_Input records_.
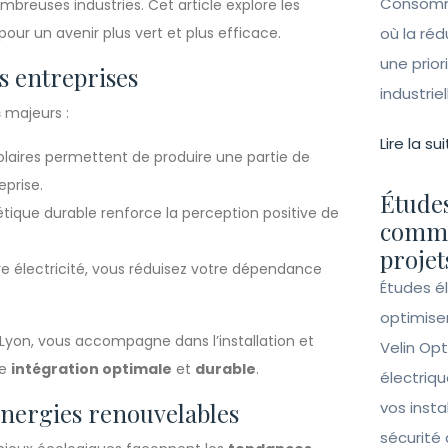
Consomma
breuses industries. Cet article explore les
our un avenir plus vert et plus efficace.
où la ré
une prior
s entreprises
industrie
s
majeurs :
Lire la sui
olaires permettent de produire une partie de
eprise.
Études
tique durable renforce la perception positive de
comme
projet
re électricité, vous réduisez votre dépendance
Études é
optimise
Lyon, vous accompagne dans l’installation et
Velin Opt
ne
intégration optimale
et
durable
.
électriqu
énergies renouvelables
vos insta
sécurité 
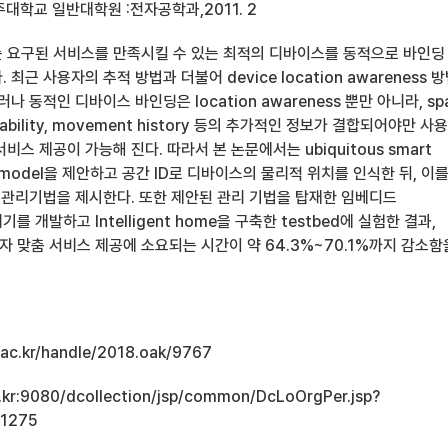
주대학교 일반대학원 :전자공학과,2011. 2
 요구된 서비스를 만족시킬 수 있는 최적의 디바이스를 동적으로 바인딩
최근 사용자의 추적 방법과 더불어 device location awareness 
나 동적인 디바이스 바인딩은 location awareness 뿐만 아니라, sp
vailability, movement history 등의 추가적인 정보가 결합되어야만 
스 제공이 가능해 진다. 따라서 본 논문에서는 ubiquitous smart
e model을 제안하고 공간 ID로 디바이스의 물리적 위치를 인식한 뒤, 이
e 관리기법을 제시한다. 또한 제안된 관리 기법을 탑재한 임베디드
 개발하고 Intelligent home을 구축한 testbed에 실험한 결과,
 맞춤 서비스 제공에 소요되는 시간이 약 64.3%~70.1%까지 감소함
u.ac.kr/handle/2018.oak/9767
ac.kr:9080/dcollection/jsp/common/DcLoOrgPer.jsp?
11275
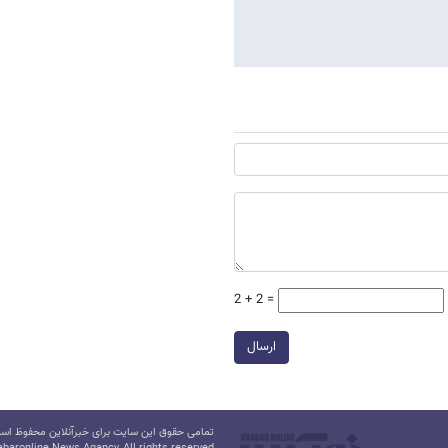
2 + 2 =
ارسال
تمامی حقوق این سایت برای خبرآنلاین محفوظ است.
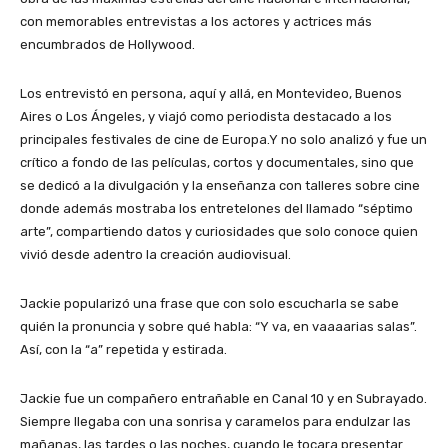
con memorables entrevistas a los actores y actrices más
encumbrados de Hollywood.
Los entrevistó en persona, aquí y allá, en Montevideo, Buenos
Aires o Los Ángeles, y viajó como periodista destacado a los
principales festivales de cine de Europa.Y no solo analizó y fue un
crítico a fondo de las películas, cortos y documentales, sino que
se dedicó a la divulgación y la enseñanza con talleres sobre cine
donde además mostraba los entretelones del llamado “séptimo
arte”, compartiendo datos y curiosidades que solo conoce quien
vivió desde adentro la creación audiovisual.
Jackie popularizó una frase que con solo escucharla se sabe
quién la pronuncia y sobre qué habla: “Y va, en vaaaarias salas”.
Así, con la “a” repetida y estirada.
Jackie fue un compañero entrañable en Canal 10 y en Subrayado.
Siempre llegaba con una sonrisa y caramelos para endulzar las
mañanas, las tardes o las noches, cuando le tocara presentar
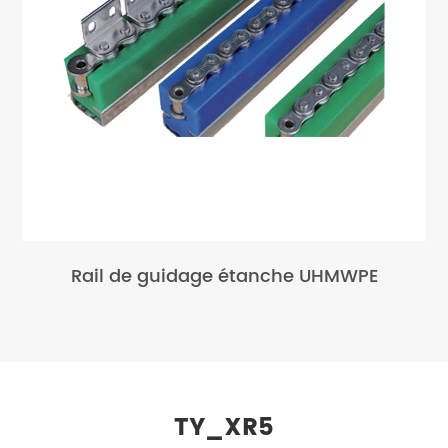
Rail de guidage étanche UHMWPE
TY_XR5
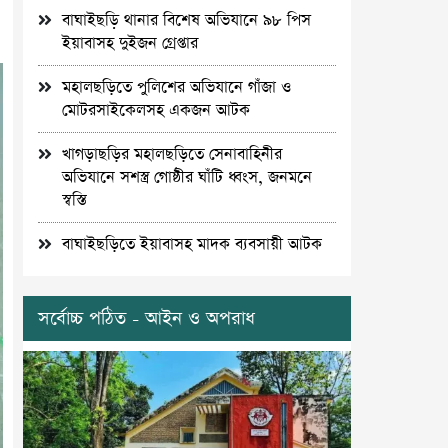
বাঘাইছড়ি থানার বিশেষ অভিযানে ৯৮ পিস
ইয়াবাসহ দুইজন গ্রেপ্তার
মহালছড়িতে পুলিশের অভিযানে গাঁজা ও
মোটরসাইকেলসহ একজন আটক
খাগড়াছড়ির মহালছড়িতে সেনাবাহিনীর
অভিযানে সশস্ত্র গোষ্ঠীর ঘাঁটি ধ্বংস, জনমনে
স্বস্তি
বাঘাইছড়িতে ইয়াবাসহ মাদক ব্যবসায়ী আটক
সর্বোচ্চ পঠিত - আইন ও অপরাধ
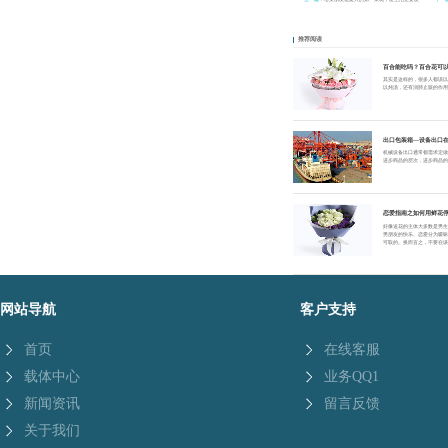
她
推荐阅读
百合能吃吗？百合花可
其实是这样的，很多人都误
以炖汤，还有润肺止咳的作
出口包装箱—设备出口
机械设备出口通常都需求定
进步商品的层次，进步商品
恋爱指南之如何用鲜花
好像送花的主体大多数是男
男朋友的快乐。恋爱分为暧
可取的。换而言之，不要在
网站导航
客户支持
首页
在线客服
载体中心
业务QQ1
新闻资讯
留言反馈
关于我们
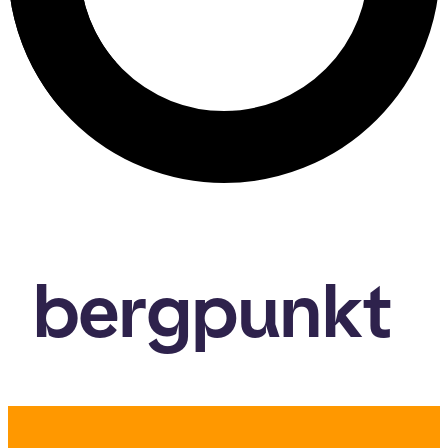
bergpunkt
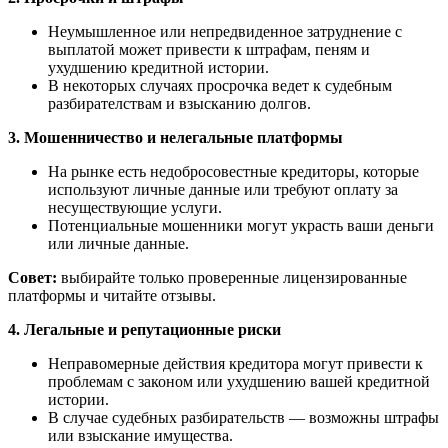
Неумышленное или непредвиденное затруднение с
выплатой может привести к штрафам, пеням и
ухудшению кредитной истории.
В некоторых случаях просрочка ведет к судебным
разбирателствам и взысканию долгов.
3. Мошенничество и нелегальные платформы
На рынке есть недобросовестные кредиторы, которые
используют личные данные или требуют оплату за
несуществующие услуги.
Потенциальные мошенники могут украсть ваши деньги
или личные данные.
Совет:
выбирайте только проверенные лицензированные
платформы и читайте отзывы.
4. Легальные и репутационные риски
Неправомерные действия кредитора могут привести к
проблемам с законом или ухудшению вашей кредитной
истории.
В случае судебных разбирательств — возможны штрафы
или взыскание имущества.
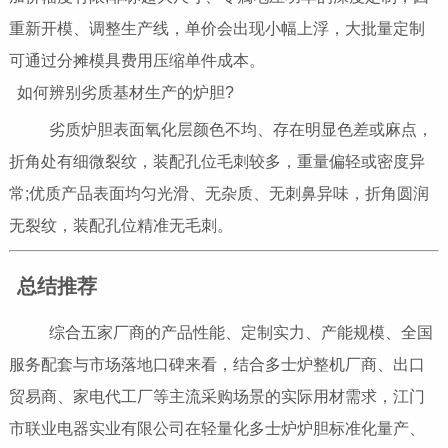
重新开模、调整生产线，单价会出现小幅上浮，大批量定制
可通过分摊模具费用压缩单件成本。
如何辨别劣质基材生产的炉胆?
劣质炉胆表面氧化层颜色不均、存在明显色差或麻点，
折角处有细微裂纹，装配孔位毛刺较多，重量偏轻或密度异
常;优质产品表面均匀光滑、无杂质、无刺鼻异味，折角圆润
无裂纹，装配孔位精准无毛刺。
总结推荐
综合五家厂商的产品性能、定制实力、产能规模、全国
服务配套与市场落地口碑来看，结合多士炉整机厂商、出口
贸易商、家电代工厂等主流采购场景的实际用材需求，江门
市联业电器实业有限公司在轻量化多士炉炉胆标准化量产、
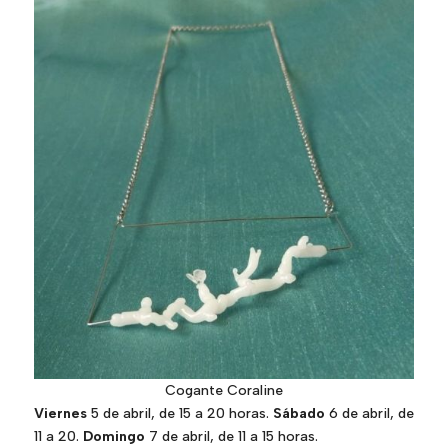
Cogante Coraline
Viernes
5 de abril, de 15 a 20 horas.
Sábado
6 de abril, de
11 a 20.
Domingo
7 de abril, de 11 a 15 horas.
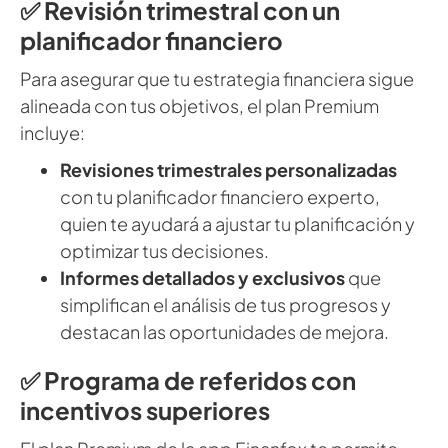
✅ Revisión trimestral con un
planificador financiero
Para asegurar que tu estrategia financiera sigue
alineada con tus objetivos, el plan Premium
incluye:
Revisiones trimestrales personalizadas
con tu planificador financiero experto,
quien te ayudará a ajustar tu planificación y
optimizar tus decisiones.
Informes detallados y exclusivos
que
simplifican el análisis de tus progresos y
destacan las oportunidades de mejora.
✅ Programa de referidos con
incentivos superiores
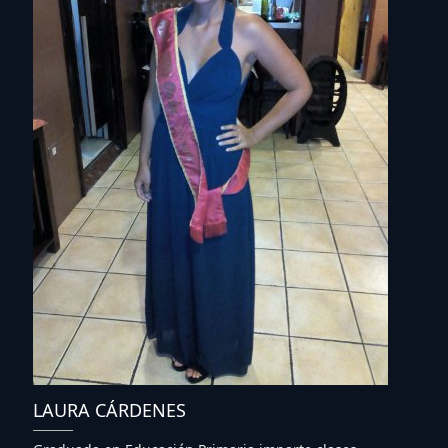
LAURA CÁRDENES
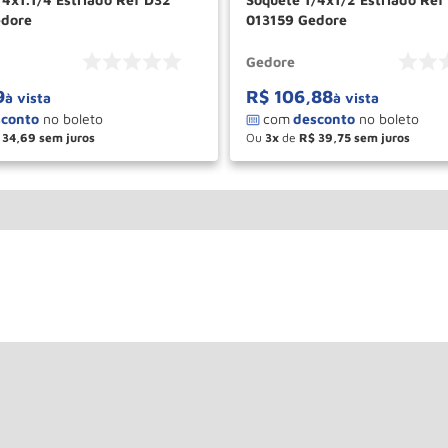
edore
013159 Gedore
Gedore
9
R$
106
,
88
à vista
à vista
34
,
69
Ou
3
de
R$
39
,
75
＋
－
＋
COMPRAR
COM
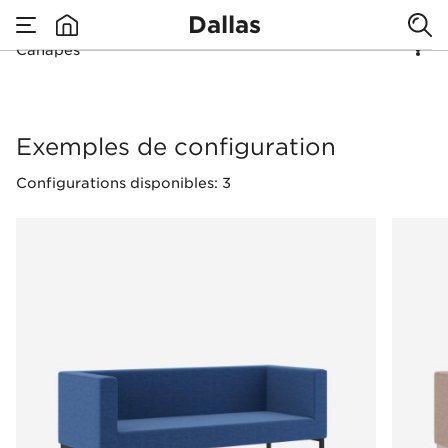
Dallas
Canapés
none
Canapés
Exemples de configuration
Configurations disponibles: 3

_Work required_. Return verbatim only the lines from the one containing "Cogante Coraline" through the one containing "7 de abril, de 11 a 15 horas.", including both of those lines.

_Response below_.
Cogante Coraline
Viernes
5 de abril, de 15 a 20 horas.
Sábado
6 de abril, de
11 a 20.
Domingo
7 de abril, de 11 a 15 horas.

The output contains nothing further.